• **TASK GOAL**:
Copy out the text lines of each item below word for word, leaving out the pictures.
— start of MATERIAL FOR THIS TASK —
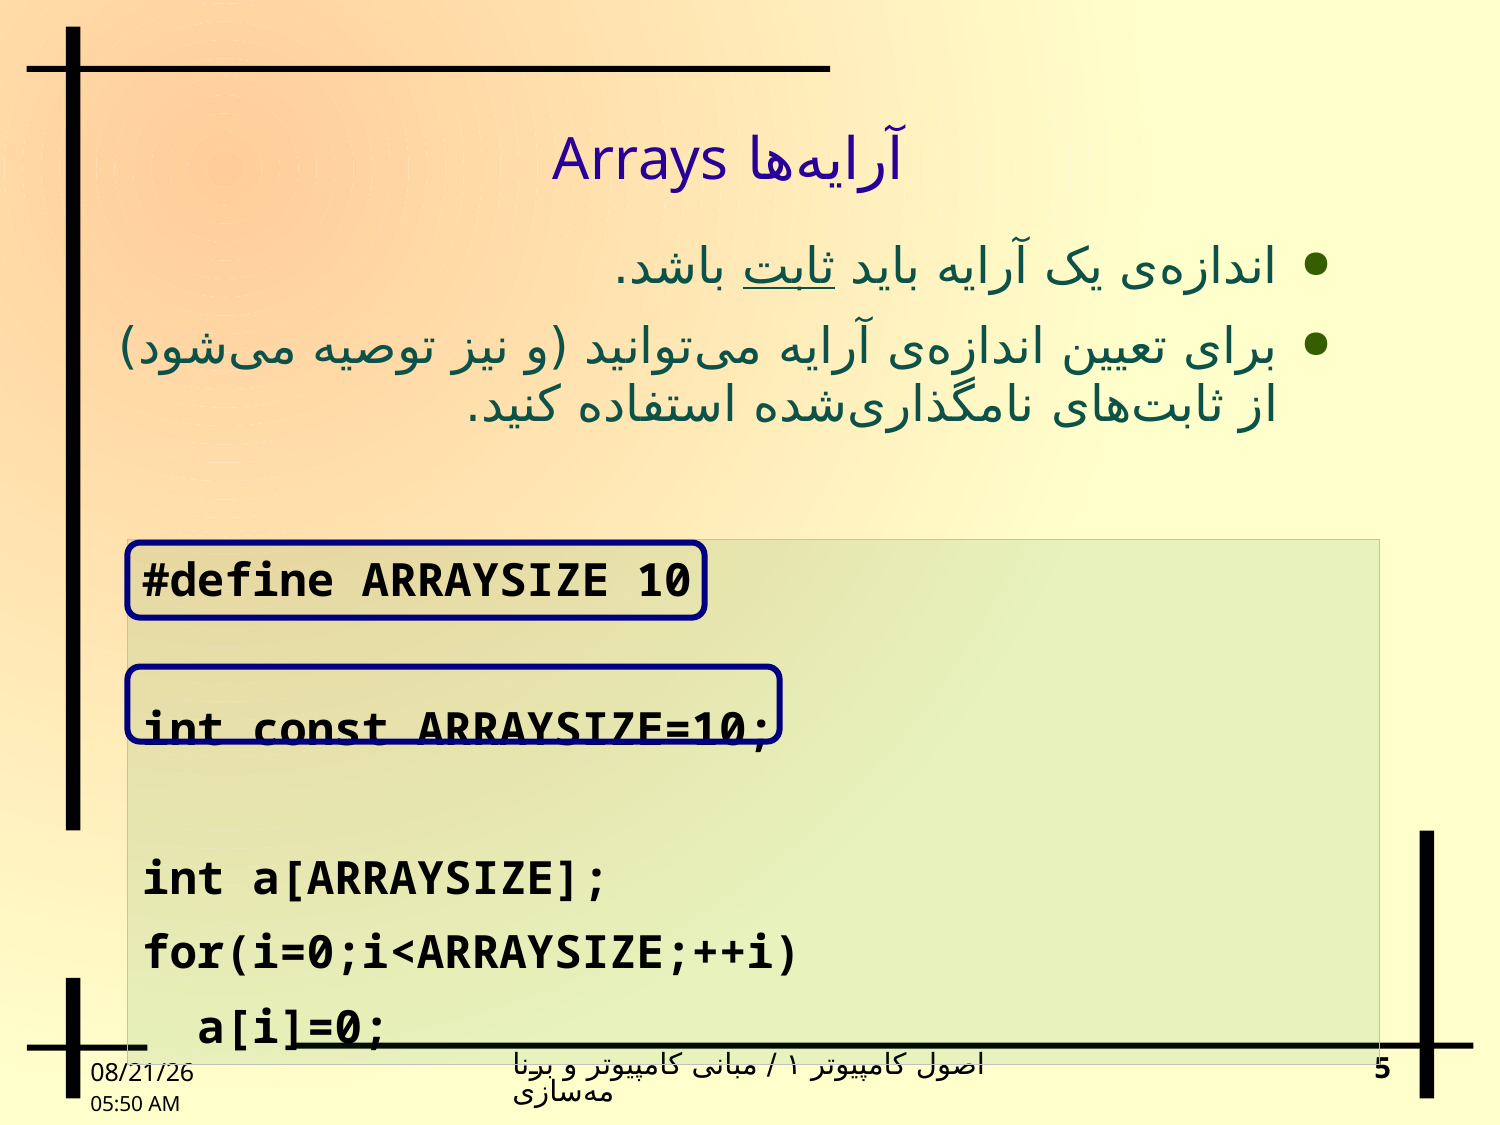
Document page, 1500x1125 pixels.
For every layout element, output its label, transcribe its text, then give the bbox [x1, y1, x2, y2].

list اندازه‌ی یک آرایه باید ثابت باشد. برای تعیین اندازه‌ی آرایه می‌توانید (و نیز توصیه می‌شود) از ثابت‌های نامگذاری‌شده استفاده کنید. [112, 236, 1403, 494]
title آرایه‌ها Arrays [113, 96, 1344, 217]
text_box #define ARRAYSIZE 10 int const ARRAYSIZE=10; int a[ARRAYSIZE]; for(i=0;i<ARRAYSIZE;++i) a[i]=0; [131, 670, 776, 738]
text_box #define ARRAYSIZE 10 int const ARRAYSIZE=10; int a[ARRAYSIZE]; for(i=0;i<ARRAYSIZE;++i) a[i]=0; [127, 539, 1380, 991]
text_box #define ARRAYSIZE 10 int const ARRAYSIZE=10; int a[ARRAYSIZE]; for(i=0;i<ARRAYSIZE;++i) a[i]=0; [131, 546, 701, 614]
— end of MATERIAL FOR THIS TASK —
• **SOLUTION TO THIS EXERCISE**:
Document page, 1500x1125 pixels.
For every layout element, output its label, transcribe its text, then give the bbox [x1, y1, x2, y2].

list اندازه‌ی یک آرایه باید ثابت باشد. برای تعیین اندازه‌ی آرایه می‌توانید (و نیز توصیه می‌شود) از ثابت‌های نامگذاری‌شده استفاده کنید. [112, 236, 1403, 494]
title آرایه‌ها Arrays [113, 96, 1344, 217]
text_box #define ARRAYSIZE 10 int const ARRAYSIZE=10; int a[ARRAYSIZE]; for(i=0;i<ARRAYSIZE;++i) a[i]=0; [131, 670, 776, 738]
text_box #define ARRAYSIZE 10 int const ARRAYSIZE=10; int a[ARRAYSIZE]; for(i=0;i<ARRAYSIZE;++i) a[i]=0; [127, 539, 1380, 991]
text_box #define ARRAYSIZE 10 int const ARRAYSIZE=10; int a[ARRAYSIZE]; for(i=0;i<ARRAYSIZE;++i) a[i]=0; [131, 546, 701, 614]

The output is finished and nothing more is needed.